Enfin, l'article 18 sexies simplifie la mise en oeuvre de la procédure de suspension de peine pour motif médical, en n'exigeant plus qu'une expertise médicale plutôt que deux.

e) Une plus grande association des acteurs de terrain

Les députés ont par ailleurs adopté plusieurs dispositions visant à impliquer davantage les acteurs locaux dans la prévention de la récidive.

L'article 12 bis ouvre ainsi la possibilité pour les détenus d'élire domicile auprès du centre communal d'action sociale (CCAS) de leur lieu de recherche de travail.

L'article 15 quater autorise quant à lui la constitution au sein des conseils locaux de sécurité et de prévention de la délinquance (CLSPD) et des conseils intercommunaux de sécurité et de prévention de la délinquance (CISPD) d'un groupe de travail relatif à l'exécution des peines. Il consacre surtout le conseil départemental de prévention de la délinquance comme lieu d'élaboration des politiques de sécurité et comme instance d'échange et de concertation pour les questions d'exécution de la peine et de prévention de la récidive. Enfin, l'état-major de sécurité et les organes de direction des zones de sécurité prioritaires se voient reconnaitre d'importantes prérogatives, comme celle de désigner les personnes sortant de détention devant faire l'objet d'un suivi particulier et de se faire communiquer en conséquence leur bulletin n°1 du casier judiciaire ainsi que les rapports d'expertise les concernant.

L'article 15 quinquies ouvre aux parlementaires la faculté d'assister aux CLSPD ou CISPD de la circonscription dans laquelle ils ont été élus et d'être consultés par ces instances sur la question de la prévention de la délinquance.

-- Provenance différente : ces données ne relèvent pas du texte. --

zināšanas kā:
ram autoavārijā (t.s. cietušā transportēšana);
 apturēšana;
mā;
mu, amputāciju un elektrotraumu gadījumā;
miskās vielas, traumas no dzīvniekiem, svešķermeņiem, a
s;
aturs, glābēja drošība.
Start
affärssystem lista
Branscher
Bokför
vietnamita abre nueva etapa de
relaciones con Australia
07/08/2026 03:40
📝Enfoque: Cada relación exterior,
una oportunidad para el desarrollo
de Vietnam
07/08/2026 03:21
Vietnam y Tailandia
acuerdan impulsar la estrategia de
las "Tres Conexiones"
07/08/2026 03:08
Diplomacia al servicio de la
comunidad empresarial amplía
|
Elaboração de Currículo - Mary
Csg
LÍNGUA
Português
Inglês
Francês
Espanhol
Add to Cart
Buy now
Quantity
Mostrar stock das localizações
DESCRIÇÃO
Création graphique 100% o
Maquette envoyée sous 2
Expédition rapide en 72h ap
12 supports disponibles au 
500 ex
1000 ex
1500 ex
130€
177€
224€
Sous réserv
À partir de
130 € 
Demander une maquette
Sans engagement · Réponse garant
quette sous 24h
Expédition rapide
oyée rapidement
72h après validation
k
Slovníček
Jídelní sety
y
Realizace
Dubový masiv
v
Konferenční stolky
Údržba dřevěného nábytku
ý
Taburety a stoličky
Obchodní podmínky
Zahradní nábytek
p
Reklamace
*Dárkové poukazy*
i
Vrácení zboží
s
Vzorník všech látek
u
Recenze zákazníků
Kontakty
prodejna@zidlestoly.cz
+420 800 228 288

Enfin, l'article 15 sexies étend les conditions d'éligibilité au fonds interministériel de prévention de la délinquance (FIPD). Les actions d'insertion, de réinsertion ou de prévention de la récidive à destination des personnes placées sous main de justice y seront désormais éligibles.

f) Un renforcement des prérogatives des forces de police et de gendarmerie

Enfin, en lien avec les modifications apportées à l'article 15, les députés ont adopté plusieurs dispositions tendant à renforcer les prérogatives des forces de police et de gendarmerie.

L'article 15 bis vise ainsi, d'une part, à permettre aux agents de police judiciaire (APJ) de mettre en oeuvre des mesures alternatives aux poursuites, et, d'autre part, à permettre, dans certaines conditions, aux officiers de police judiciaire (OPJ) de mettre en oeuvre des mesures alternatives aux poursuites de leur propre initiative (moyennant une information du procureur de la République une fois par an).

L'article 15 ter vise quant à lui à autoriser l'officier de police judiciaire à transiger avec les personnes physiques ou morales sur un certain nombre d'infractions pénales (y compris sur des délits punis d'une courte peine d'emprisonnement).